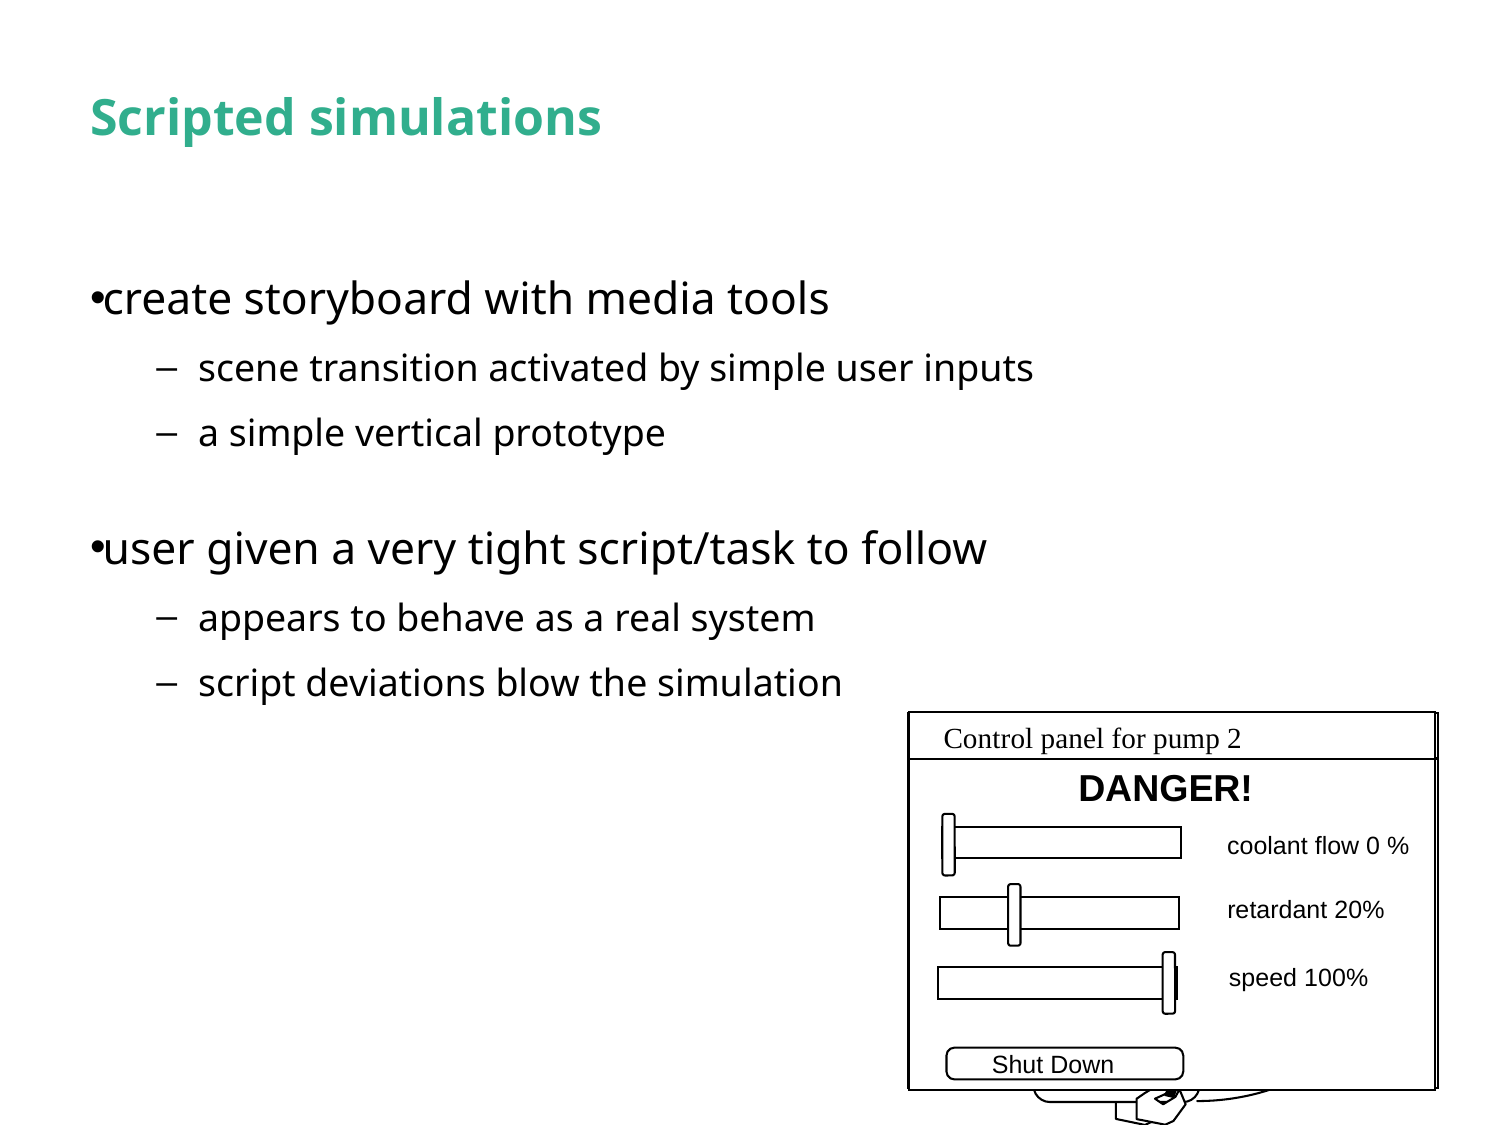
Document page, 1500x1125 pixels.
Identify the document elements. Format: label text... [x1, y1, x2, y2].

list create storyboard with media tools scene transition activated by simple user inputs a simple vertical prototype user given a very tight script/task to follow appears to behave as a real system script deviations blow the simulation [75, 262, 1425, 712]
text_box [1033, 1096, 1436, 1125]
title Scripted simulations [75, 45, 1425, 187]
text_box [909, 711, 1436, 1091]
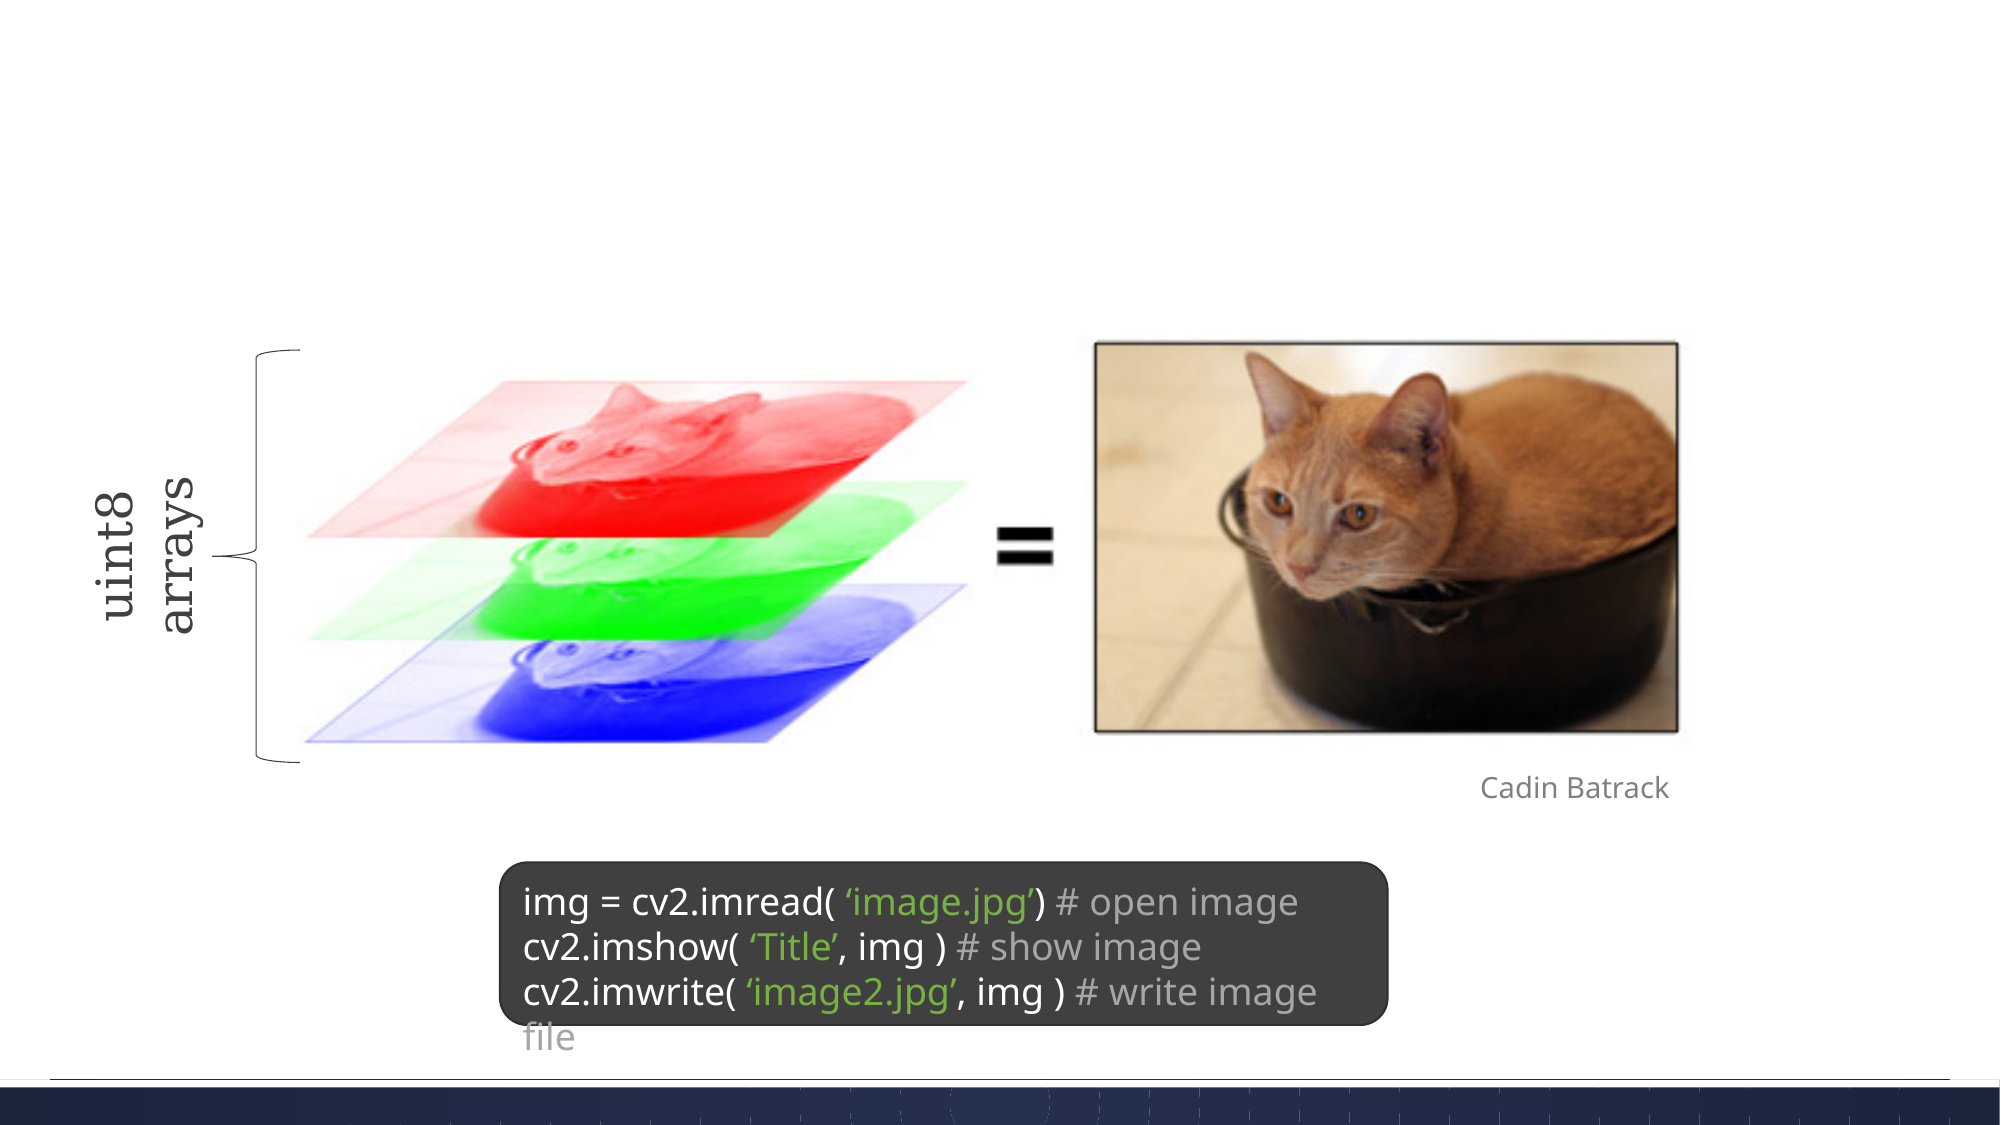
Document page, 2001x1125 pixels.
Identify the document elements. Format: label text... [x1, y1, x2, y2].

text_box img = cv2.imread( ‘image.jpg’) # open image cv2.imshow( ‘Title’, img ) # show image cv2.imwrite( ‘image2.jpg’, img ) # write image file [498, 861, 1389, 1026]
text_box uint8 arrays [74, 460, 210, 652]
text_box [211, 554, 237, 559]
picture [237, 274, 1774, 813]
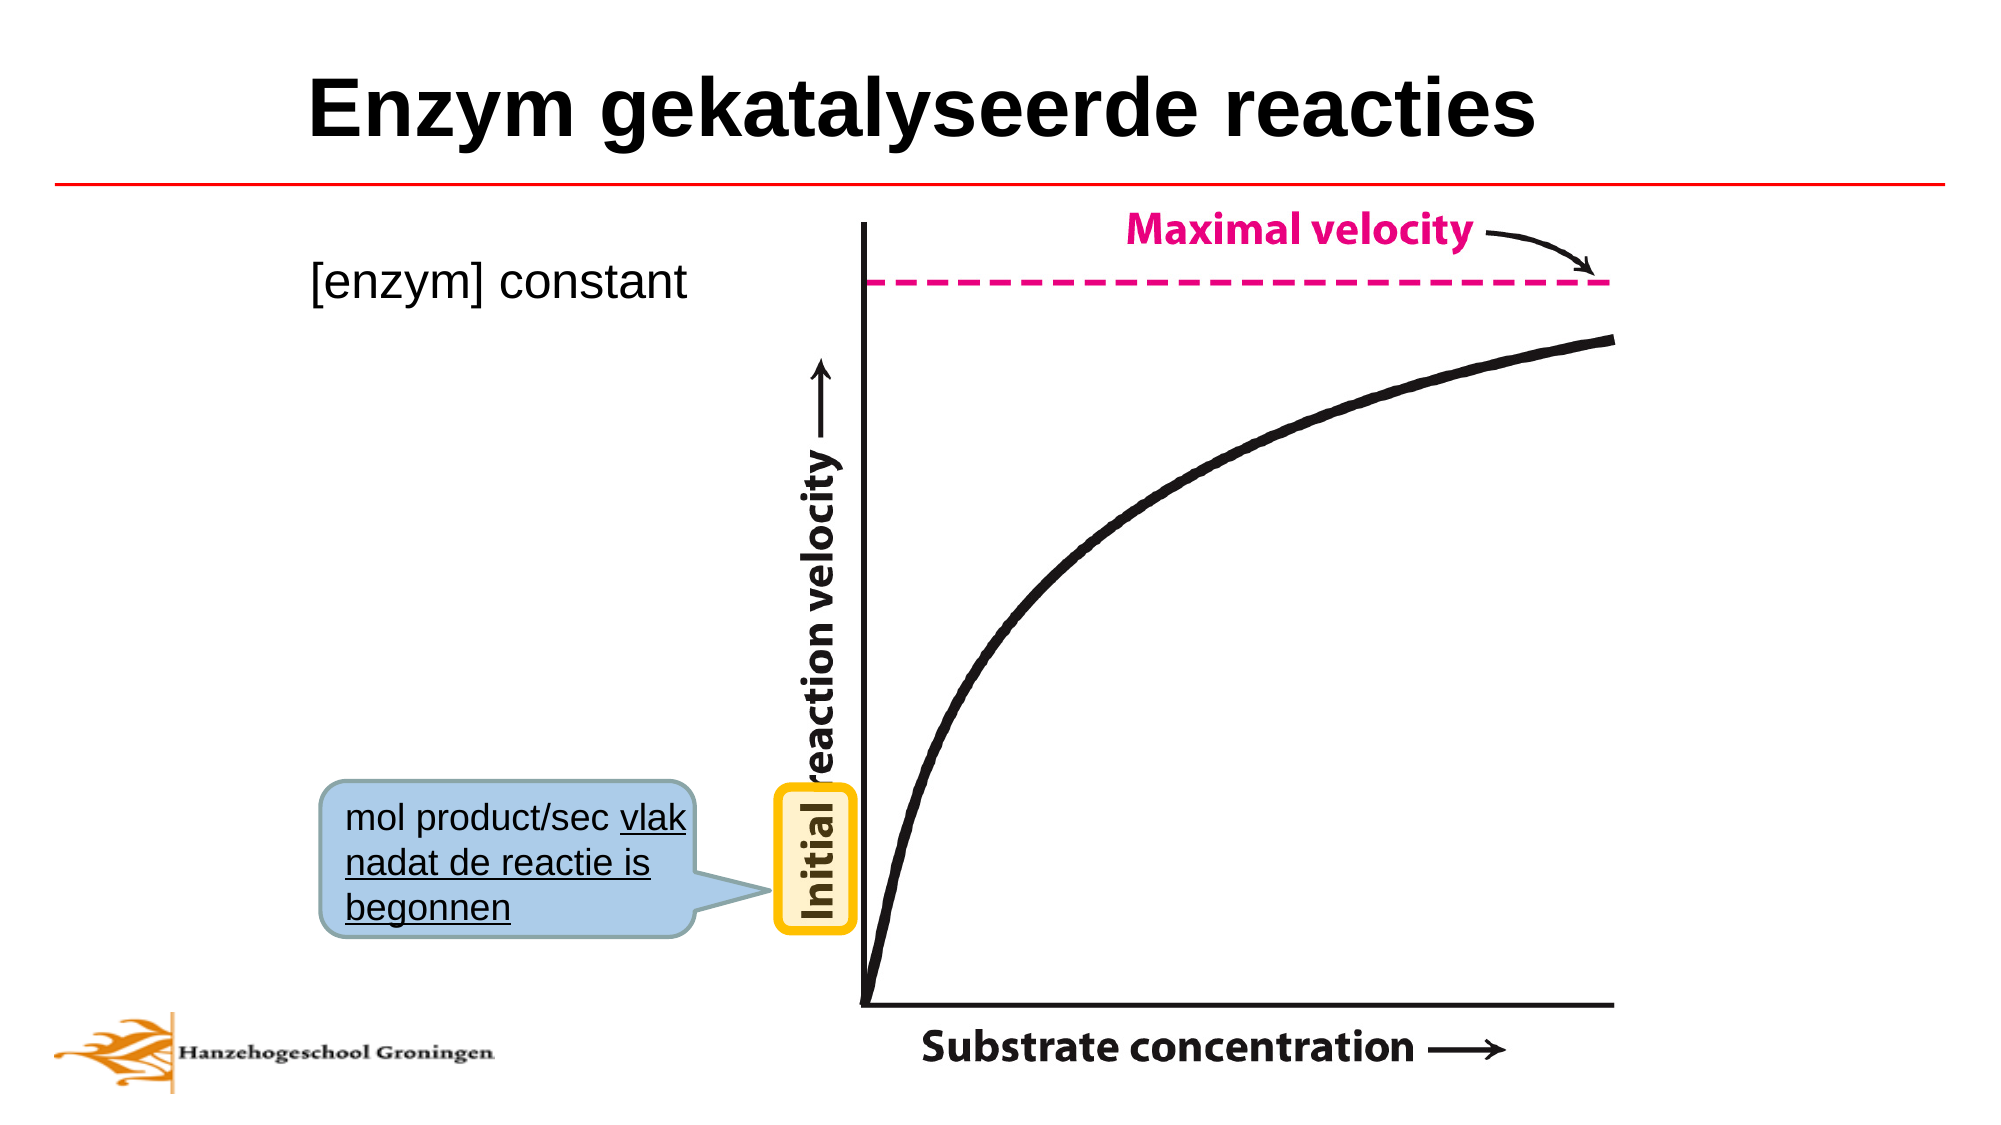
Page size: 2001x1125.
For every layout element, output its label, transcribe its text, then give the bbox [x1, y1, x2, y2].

● **Exercise requirements**
Skip every picture. Repeat word for word the lines from the line holding "Document page, 2001x1125 pixels." through the end of the entries above.

● **Problem solution**
Document page, 2001x1125 pixels.
Identify the document elements. Format: label text... [x1, y1, x2, y2].

text_box img = cv2.imread( ‘image.jpg’) # open image cv2.imshow( ‘Title’, img ) # show image cv2.imwrite( ‘image2.jpg’, img ) # write image file [498, 861, 1389, 1026]
text_box uint8 arrays [74, 460, 210, 652]
text_box [211, 554, 237, 559]
picture [237, 274, 1774, 813]
Page size: 2001x1125.
For every layout element, output its label, transcribe its text, then give the bbox [x1, y1, x2, y2].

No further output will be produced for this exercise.